Objetivo do exercício:
De acordo com o trecho sobre a Eva mitocondrial, em que região e em que período ela teria vivido?

---- Trecho fornecido

Inclusive, esse ponto é levantado desde que os primeiros trabalhos nessa área foram publicados no final dos anos 1980 — uma reportagem da revista especializada Science chama a atenção para a “trilha de confusões” relacionadas aos estudos neste campo.
A geneticista Tábita Hünemeier, do Departamento de Genética e Biologia Evolutiva do Instituto de Biociências da Universidade de São Paulo (USP), diz que o uso do nome próprio neste contexto foi uma espécie de "licença poética".
"Mas a ideia está completamente baseada em evidências científicas, e nada tem a ver com a Bíblia", diz ela.
Em termos práticos, para restaurar esse passado, os especialistas realizaram uma conta reversa. Eles sequenciaram o mtDNA de diversos indivíduos ao redor do mundo e, com a ajuda de computadores, compararam as informações e mutações encontradas neste material.
Os cientistas aprenderam a estimar o tempo que demora para essas mutações genéticas aparecerem ao longo das gerações.
"Isso nos permitiu calibrar esse 'relógio molecular' e compreender melhor quanto tempo demorava para que as mutações observadas no DNA mitocondrial acontecessem", diz Fam.
A partir disso, foi possível calcular que a Eva mitocondrial teria vivido no sul da África entre 150 e 200 mil anos atrás.
Ela forma o tronco "original" dessa enorme árvore genética — indivíduos que carregam esse mtDNA são classificados em alguns artigos como L ou L0.
Dali em diante, o mtDNA das gerações seguintes sofreu mutações aos poucos. Com isso, surgiram as ramificações (ou os haplogrupos, no jargão científico), como é possível ver no mapa a seguir.

--------
---- Dados extraídos

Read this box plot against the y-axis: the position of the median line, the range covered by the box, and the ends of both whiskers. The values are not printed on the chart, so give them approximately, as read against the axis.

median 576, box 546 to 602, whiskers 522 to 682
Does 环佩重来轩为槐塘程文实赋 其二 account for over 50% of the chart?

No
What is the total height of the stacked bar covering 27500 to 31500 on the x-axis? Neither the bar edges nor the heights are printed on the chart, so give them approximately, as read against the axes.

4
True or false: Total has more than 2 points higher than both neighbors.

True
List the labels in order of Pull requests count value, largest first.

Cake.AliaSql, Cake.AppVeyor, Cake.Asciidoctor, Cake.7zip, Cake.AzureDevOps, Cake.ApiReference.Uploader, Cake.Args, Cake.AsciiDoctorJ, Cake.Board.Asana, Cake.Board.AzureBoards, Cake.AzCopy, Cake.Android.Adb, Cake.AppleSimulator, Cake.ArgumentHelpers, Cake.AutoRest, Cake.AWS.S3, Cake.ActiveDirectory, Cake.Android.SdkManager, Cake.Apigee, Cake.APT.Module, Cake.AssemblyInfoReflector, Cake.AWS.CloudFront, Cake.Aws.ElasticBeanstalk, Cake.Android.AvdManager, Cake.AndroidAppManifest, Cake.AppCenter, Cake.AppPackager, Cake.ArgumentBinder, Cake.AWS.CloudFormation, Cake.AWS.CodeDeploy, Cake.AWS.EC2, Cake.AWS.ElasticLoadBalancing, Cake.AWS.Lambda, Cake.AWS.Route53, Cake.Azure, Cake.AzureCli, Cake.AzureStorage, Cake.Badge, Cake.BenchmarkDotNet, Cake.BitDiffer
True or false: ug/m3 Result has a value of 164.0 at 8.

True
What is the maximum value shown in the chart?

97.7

--------

Espaço para resposta:
No sul da África, entre 150 e 200 mil anos atrás.